Your tasks
1/ Copy the passage of the Dishonored article starting at "Dishonored Inside and Out" and ending at "going to write here.".
2/ In the Dishonored article, condense the paragraph that opens "I want to approach a similar topic" into a short bulleted list that keeps its main facts.
3/ Pick up the Dishonored article where it stops and carry on writing it.
--- Selected text Enclosed Below ---
Dishonored Inside and Out

Way back in the dusty annals of time (April this year), I wrote a lit­tle arti­cle involv­ing Skyrim and national iden­tity. It’s not bad, if I say so myself, and worth a read if you missed it the first time round. Feel free to check it out now, it’ll prob­a­bly make a good basis for what I’m going to write here.

I want to approach a sim­i­lar topic in this arti­cle, though from a slightly dif­fer­ent angle. Dishonored’s been out for a lit­tle while now, and man­aged to strike a few inter­est­ing chords for those who’ve played and writ­ten about it, but the note that seems to be ring­ing longest and loud­est is the pre­sen­ta­tion of the game’s world, which will be men­tioned in one way or another in just about any­thing you read. For some folks the fic­tional city-state of Dunwall is the real star of Dishonored, and it’s clear to even the less enthu­si­as­tic crit­ics that Arkane Studios have gone to a great deal of effort to make their set­ting as atmos­pheric and involv­ing as pos­si­ble. Dunwall is a unique and cohe­sive work of design, punc­tu­ated with inspi­ra­tional moments of sav­age beauty, as intim­i­dat­ing as it is impres­sive. Somewhat infa­mously, Arkane took inspi­ra­tion from London and Edinburgh in cre­at­ing Dunwall. As some­one who vis­its both cities at least once a year, I can guar­an­tee to read­ers from fur­ther afield that the devel­op­ment team’s eye for archi­tec­tural and geo­graph­i­cal nuance is spot on. Dunwall feels just right.
--- End of Enclosed Selected text ---
--- Excerpted records Enclosed Below ---
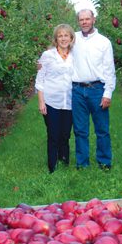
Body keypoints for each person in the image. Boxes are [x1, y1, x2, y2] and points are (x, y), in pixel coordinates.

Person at [71, 9, 116, 170]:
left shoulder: (103, 42)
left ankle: (104, 162)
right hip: (77, 90)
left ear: (93, 20)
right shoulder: (73, 39)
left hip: (97, 89)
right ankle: (82, 164)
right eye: (81, 19)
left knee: (102, 130)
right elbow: (58, 50)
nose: (84, 22)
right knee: (80, 130)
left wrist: (108, 93)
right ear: (78, 21)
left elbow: (109, 70)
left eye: (87, 19)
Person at [35, 24, 75, 173]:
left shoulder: (75, 55)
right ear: (56, 38)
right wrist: (41, 101)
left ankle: (64, 162)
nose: (63, 38)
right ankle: (52, 167)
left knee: (65, 134)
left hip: (70, 102)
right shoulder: (48, 55)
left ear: (71, 38)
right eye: (60, 35)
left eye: (66, 35)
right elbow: (40, 79)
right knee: (53, 134)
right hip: (51, 101)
--- End of Enclosed Excerpted records ---
Answer section
1/
Dishonored Inside and Out

Way back in the dusty annals of time (April this year), I wrote a lit­tle arti­cle involv­ing Skyrim and national iden­tity. It’s not bad, if I say so myself, and worth a read if you missed it the first time round. Feel free to check it out now, it’ll prob­a­bly make a good basis for what I’m going to write here.

2/
- This article takes up a topic similar to the earlier one, from a slightly different angle.
- The presentation of Dishonored's world is the point mentioned most often by players and writers.
- Some consider the fictional city-state of Dunwall the real star of the game, and even less enthusiastic critics see the effort Arkane Studios put into making it atmospheric and involving.
- Dunwall is unique and cohesive, with moments of savage beauty, as intimidating as it is impressive.
- Arkane drew inspiration from London and Edinburgh, and as someone who visits both cities at least once a year, I can vouch that the team's eye for architectural and geographical nuance is spot on.

3/
But invent­ing a mean­ing­ful vir­tual place isn’t all about get­ting your back­grounds accu­rate. I want to explore some of the ways Arkane have, in some cases per­haps inad­ver­tently, cre­ated a con­vinc­ing and rec­og­niz­able rep­re­sen­ta­tion of a nation. Hell, you never know, in doing so we might just real­ize some­thing about the way nations are for­mu­lated in real­ity.

External Opposition 

One of the most fun­da­men­tal ways we estab­lish and per­pet­u­ate our ideas about who we are is by defin­ing who we are not. By stretch­ing a dis­tance between ‘us’ and ‘them,’ we try to cement just what con­sti­tutes ‘us’, and, there­fore, ‘me’. On the scale of nation­al­ity, (as opposed to, say, music taste or sex­u­al­ity) a coun­try can be seen to con­stantly look out­wards for the exter­nal oppo­si­tions which delin­eate the bor­ders of inside and out­side. When I tell you I’m English, what I’m also say­ing is that I’m not French, Dutch, Canadian, Korean. Only in ref­er­ence to those things which are not-it can a nation exist, because with­out some­thing to be dis­tinct from it becomes mean­ing­less.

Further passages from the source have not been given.